2) Cucco: bacucco ( > ‘Abacuc’). Cucco potrebbe derivare da bacucco: il parallelismo dell’espressione vecchio bacucco e vecchio come il cucco o vecchio cucco si spiegherebbe in questo caso, dalla caduta della sillaba ba-. Per quanto riguarda bacucco, si apre una rosa di ipotesi sull’etimologia della parola. Cominciamo con la prima riportata nel DEI e poi ripresa nel DELI:

Dal n. del profeta (H)abacuc, che ha lasciato parecchie tracce nei dial. it. con sfumature peggiorative suggerite dal suffisso –ucco […]. L’ant. iconografia rappresenta il profeta “in aspetto senile, barbato e pensoso” (Enc. Catt. I 6). G. Berchet (1829) cita, nelle Fantasie, il prov. ‘vecchio come Abacuc’ (ediz. Bellorini, I, Bari, 1911, p. 68).

Non si hanno altre attestazioni del proverbio di Berchet, né il profeta Abacuc è noto per una vecchiaia proverbiale, come può essere invece il patriarca Matusalemme. Migliorini nota come:

nel piem. Profeta Bacuch ‘inventore, spifferasentenze’ si ravvisa il nome di HABACUC, l’ottavo dei profeti minori […], ma il nome non avrebbe preso questo significato se non ve l’avesse spinto la risonanza vagamente spregiativa del suffisso –ucco (badalucco, cucco, mammalucco, ven. baùco ‘tonto’, ferrar. Baciuc ‘baciocco’, ecc.). (Bruno Migliorini, Dal nome proprio al nome comune, Genève, Leo S. Olschki, 1927, p. 285).

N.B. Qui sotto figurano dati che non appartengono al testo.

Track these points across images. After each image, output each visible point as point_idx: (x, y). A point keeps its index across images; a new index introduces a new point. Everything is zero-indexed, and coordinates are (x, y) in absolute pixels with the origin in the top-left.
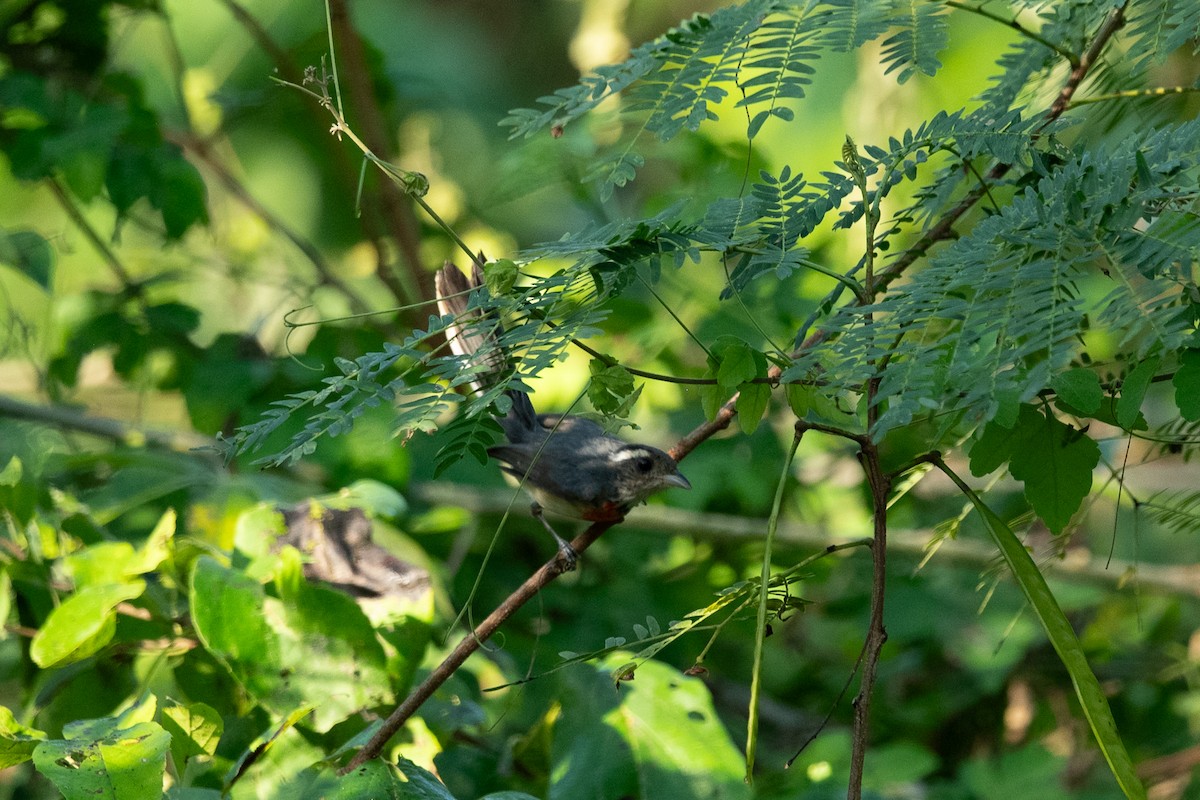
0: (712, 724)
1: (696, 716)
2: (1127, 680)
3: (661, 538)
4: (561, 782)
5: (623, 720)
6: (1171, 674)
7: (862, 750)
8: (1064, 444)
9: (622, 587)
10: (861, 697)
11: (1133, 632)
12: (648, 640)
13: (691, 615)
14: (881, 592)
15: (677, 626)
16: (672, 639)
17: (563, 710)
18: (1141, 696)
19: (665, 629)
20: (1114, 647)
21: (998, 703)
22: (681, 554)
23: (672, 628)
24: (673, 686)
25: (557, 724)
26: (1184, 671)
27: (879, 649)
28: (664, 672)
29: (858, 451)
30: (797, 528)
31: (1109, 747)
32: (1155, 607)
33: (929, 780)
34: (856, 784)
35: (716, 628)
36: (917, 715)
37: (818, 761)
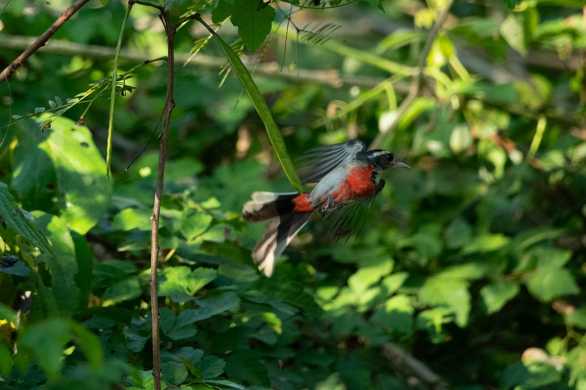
0: (92, 148)
1: (84, 145)
2: (297, 127)
3: (68, 57)
4: (18, 177)
5: (49, 146)
6: (318, 124)
7: (164, 160)
8: (258, 9)
9: (48, 81)
10: (163, 134)
11: (301, 103)
12: (57, 108)
13: (78, 96)
14: (172, 83)
15: (71, 101)
16: (69, 107)
17: (19, 141)
18: (303, 134)
19: (65, 103)
20: (290, 111)
21: (233, 138)
22: (77, 65)
23: (69, 102)
24: (73, 130)
25: (16, 149)
26: (325, 122)
27: (171, 111)
28: (68, 123)
29: (160, 14)
30: (134, 52)
31: (283, 160)
32: (311, 91)
33: (199, 176)
34: (161, 177)
35: (90, 102)
36: (193, 144)
37: (144, 167)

Infine vale la pena ricordare la statua del profeta Abacuc di Donatello, conservata nel Museo dell’Opera del Duomo di Firenze. Questa statua, datata alla prima metà del Quattrocento, fu soprannominata la statua dello Zuccone, proprio perché il profeta è raffigurato glabro, esibendo una forte rotondità della testa che ricorda quasi quella di un uovo. Il profeta Abacuc sembra avere la testa a uovo, che in Toscana viene detto cucco o cocco (con cui si designa anche il fungo ovolo, che ricorda, nella sua forma, l’uovo): chi può dire che questa associazione non abbia contribuito alla caduta della sillaba ba– di bacucco > da Abacuc?